Он сделал несколько глотков, запил водой и постепенно успокоился. Мы зашли в туалет и молча выкурили по сигарете.
- Ладно, Фима, не все так плохо, - заговорил он.
- Ну, вот и хорошо. Крепись, этим ее не вернешь, а жить надо дальше. Короче, в караул сегодня не пойдешь. Никому не говори, что произошло, иначе тебя с роты выкинут и, еще того хуже, могут в ПНО отравить, ну, ты же сам знаешь.
- Ладно, но в караул я пойду. Не бойся, я же не такой дурак, чтобы натворить чего-нибудь. Ты же меня знаешь.
В карауле я не спускал с него глаз. Специально попросил дежурного поставить меня с ним в одну смену и на один пост. На втором посту все разговоры были о погоде, о делах в роте, обо всем, кроме гражданки, и казалось, что он забыл о происшедшем. С двенадцати до двух часов ночи мы рассказывали друг другу всякие смешные истории, травили анекдоты. И после возвращения с поста я старался быть рядом с Деном. Но вдруг сработала сигнализация в штабе.
- Караул в ружье. Нападение на штаб.
Начальник караула, мирно спящий, даже не открыл глаз. Мы убежали в штаб, занимая оборону, как положено, мы ворвались к дежурному. Оперативный дежурный так же тихо спал и, подскочив при нашем появлении, стал спросонья хвататься то за фуражку, то за телефон, то за пистолет. Ложная тревога сработала.
- Отбой!
Из-за дверного проема встал Тимербай:
- А где Ден?
- Не знаю, за мной вроде бежал. Наверное, не слышал отбоя. Лежит у входа в штаб, как положено, где же еще.
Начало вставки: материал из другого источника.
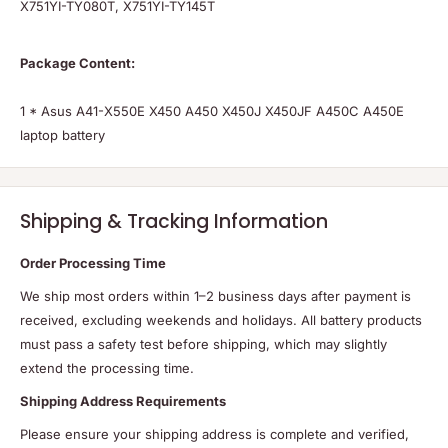
Package Content:
1 * Asus A41-X550E X450 A450 X450J X450JF A450C A450E
laptop battery
Shipping & Tracking Information
Order Processing Time
We ship most orders within 1–2 business days after payment is
received, excluding weekends and holidays. All battery products
must pass a safety test before shipping, which may slightly
extend the processing time.
Shipping Address Requirements
Please ensure your shipping address is complete and verified,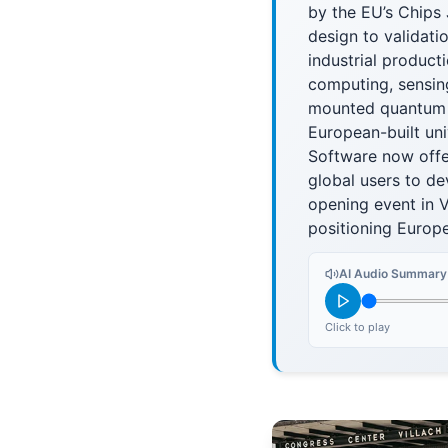
by the EU’s Chips 
design to validat
industrial product
computing, sensin
mounted quantum 
European-built un
Software now offe
global users to de
opening event in V
positioning Europ
AI Audio Summary
Click to play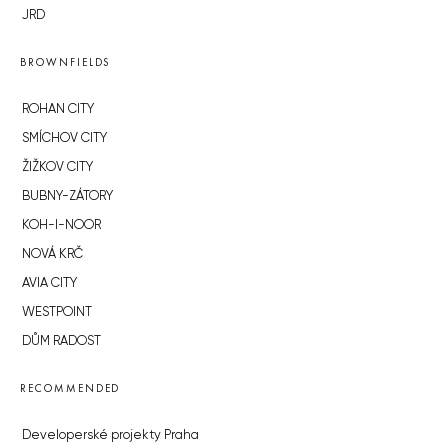
JRD
BROWNFIELDS
ROHAN CITY
SMÍCHOV CITY
ŽIŽKOV CITY
BUBNY-ZÁTORY
KOH-I-NOOR
NOVÁ KRČ
AVIA CITY
WESTPOINT
DŮM RADOST
RECOMMENDED
Developerské projekty Praha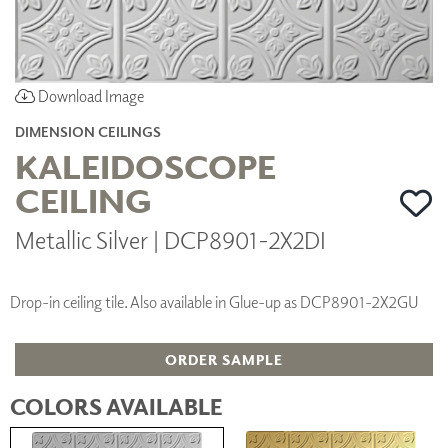
Download Image
DIMENSION CEILINGS
KALEIDOSCOPE
CEILING
Metallic Silver | DCP8901-2X2DI
Drop-in ceiling tile. Also available in Glue-up as DCP8901-2X2GU
ORDER SAMPLE
COLORS AVAILABLE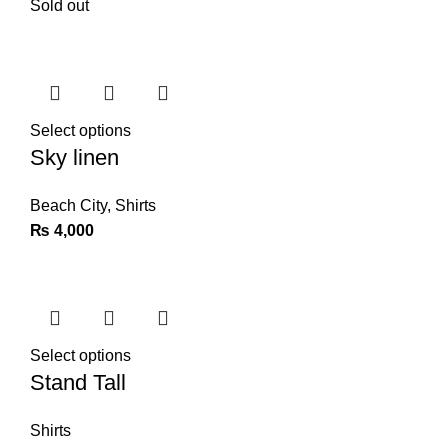
Sold out
Select options
Sky linen
Beach City
,
Shirts
₨
4,000
Select options
Stand Tall
Shirts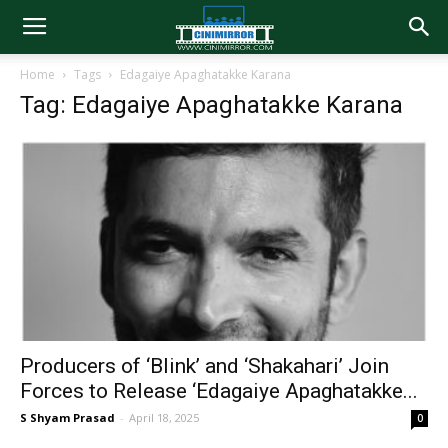
Home
Tags
Edagaiye Apaghatakke Karana
Tag: Edagaiye Apaghatakke Karana
Producers of ‘Blink’ and ‘Shakahari’ Join
Forces to Release ‘Edagaiye Apaghatakke...
S Shyam Prasad
-
April 18, 2025
0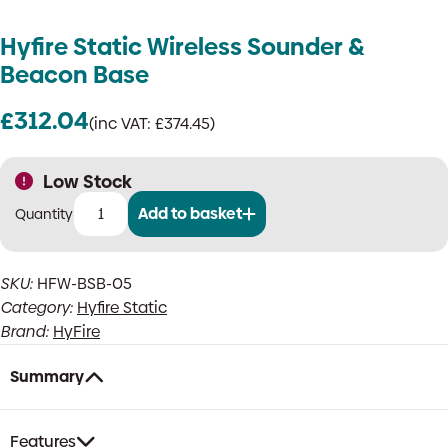
Hyfire Static Wireless Sounder &
Beacon Base
£
312.04
(inc VAT:
£
374.45
)
Low Stock
Add to basket
Hyfire
Static
Wireless
SKU:
HFW-BSB-05
Sounder
Category:
Hyfire Static
&
Beacon
Brand:
HyFire
Base
quantity
Summary
Features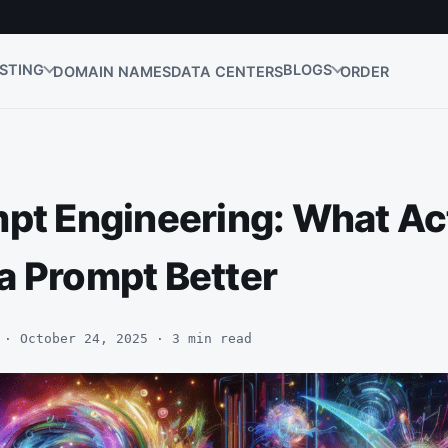
STING
BLOGS
DOMAIN NAMES
DATA CENTERS
ORDER
mpt Engineering: What Ac
a Prompt Better
 · October 24, 2025 · 3 min read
И тут мы услышали автоматную очередь. Она раздалась в пустом штабе так громко и бесконечно долго, что мы успели сбежать по лестнице. Онемевший дежурный указывал пальцем в сторону туалета.
То, что мы увидели в пороховом дыму и в пыли от штукатурки, повергло нас в ужас. Стены и потолок были изрешечены пулями и обильно покрыты кровью с осколками черепа, клочками волос и плоти. Ниже на полу, прислонившись спиной к стене, лежало почти обезглавленное тело, тело Дена. Рядом на полу лежало письмо, фото девчонки и лист бумаги, на котором неровным, скачущим почерком было написано: «Извините, братья, я не могу больше жить и надеюсь, что вы меня поймете. Какая-то тяжесть давит на мои плечи. Закрывая глаза, я вижу ее перед собой, она зовет меня, и я не могу и не хочу противиться этому зову. Я слышал ее голос: «Иди за мной, и мы снова будем вместе». Простите меня, пацаны, встретимся на том свете».
Он разрядил себе в голову весь магазин. Теперь его изуродованное тело, засыпанное штукатуркой, лежало, дергаясь в агонии, на полу.
Это безумие. «Не углядел! Не удержал!» - корил я себя. Но как же так, ведь он вроде успокоился – и вот. Этого я себе не прощу.
И началось: психологи, проверки, расследования, обыски, инструктажи, вскрытие писем… Весь гарнизон стоял на ушах.
Но все рано или поздно заканчивается. Так и этот случай скрылся за толщей серых солдатских будней.